CNES projects library

March 7, 2023

Frog

With a view to developing future reusable launchers, CNES has initiated a demonstrator called FROG in partnership with start-ups, students and non-profit associations. This demonstrator’s aim is to test and evaluate new guidance and navigation algorithms.

There are limits to what simulations can do, which is where real-life testing comes into play. To this end, CNES has devised FROG as an agile, experimental test platform.

FROG is a recursive acronym that stands for ‘Frog, a ROcket for GNC demonstration’. Initiated by CNES’s Launch Vehicles Directorate (DLA) to test landing algorithms for reusable launchers, FROG is a suite of small-scale demonstrators of Vertical Take-off, Vertical Landing (VTVL) concepts.

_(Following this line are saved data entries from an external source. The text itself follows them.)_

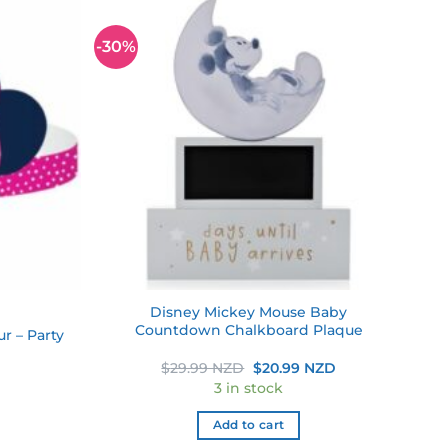
-30%
Add to
Add to
wishlist
wishlist
Disney Mickey Mouse Baby
Countdown Chalkboard Plaque
r – Party
Original
Current
$
29.99 NZD
$
20.99 NZD
price
price
3 in stock
was:
is:
$29.99 NZD.
$20.99 NZD.
Add to cart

Standing three metres tall and with a diameter of 30 centimetres, FROG-T is designed as a learning vehicle. Teams at CNES’s Space Transportation Directorate (DTS), working with partners from industry (Drone-Center, Polyvionics), academia (IUT Cachan technology institute) and associations (Planète Sciences), are plugging new guidance, navigation and control (GNC) algorithms into the demonstrator to test new solutions in responsive fashion and with short development times. Once validated, these concepts may be incorporated in larger architectures like the Callisto and Themis reusable demonstrators and other projects coming on stream in the decade ahead.

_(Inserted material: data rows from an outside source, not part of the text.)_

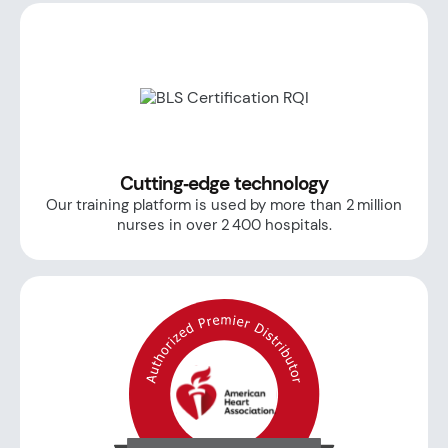
Cutting‑edge technology
Our training platform is used by more than 2 million
nurses in over 2 400 hospitals.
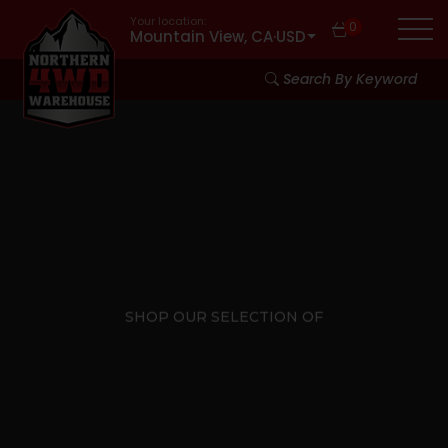
Your location:
0
Mountain View, CA
·
USD
Search By Keyword
SHOP OUR SELECTION OF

The FROG-T prototype, powered by a turbojet, made its first flight at the end of May 2019. The vehicle is fully equipped to land vertically, with a steerable nozzle, active attitude control and four legs to absorb the shock of landing. It is now entering its operational phase and will be used, for example, for the Horizon Europe SALTO project. A smaller electric version (FROG-E) also exists and a version with a small rocket engine (H2O2) is in development, to be called FROG-H. This version will make FROG more representative in terms of propulsion.

FROG is also seeking to break free from traditional development methods by turning to contributors from outside DTS. Several teams of enthusiasts are developing and testing solutions concurrently through an agile, experimental approach to think outside the box and rapidly devise new control methods.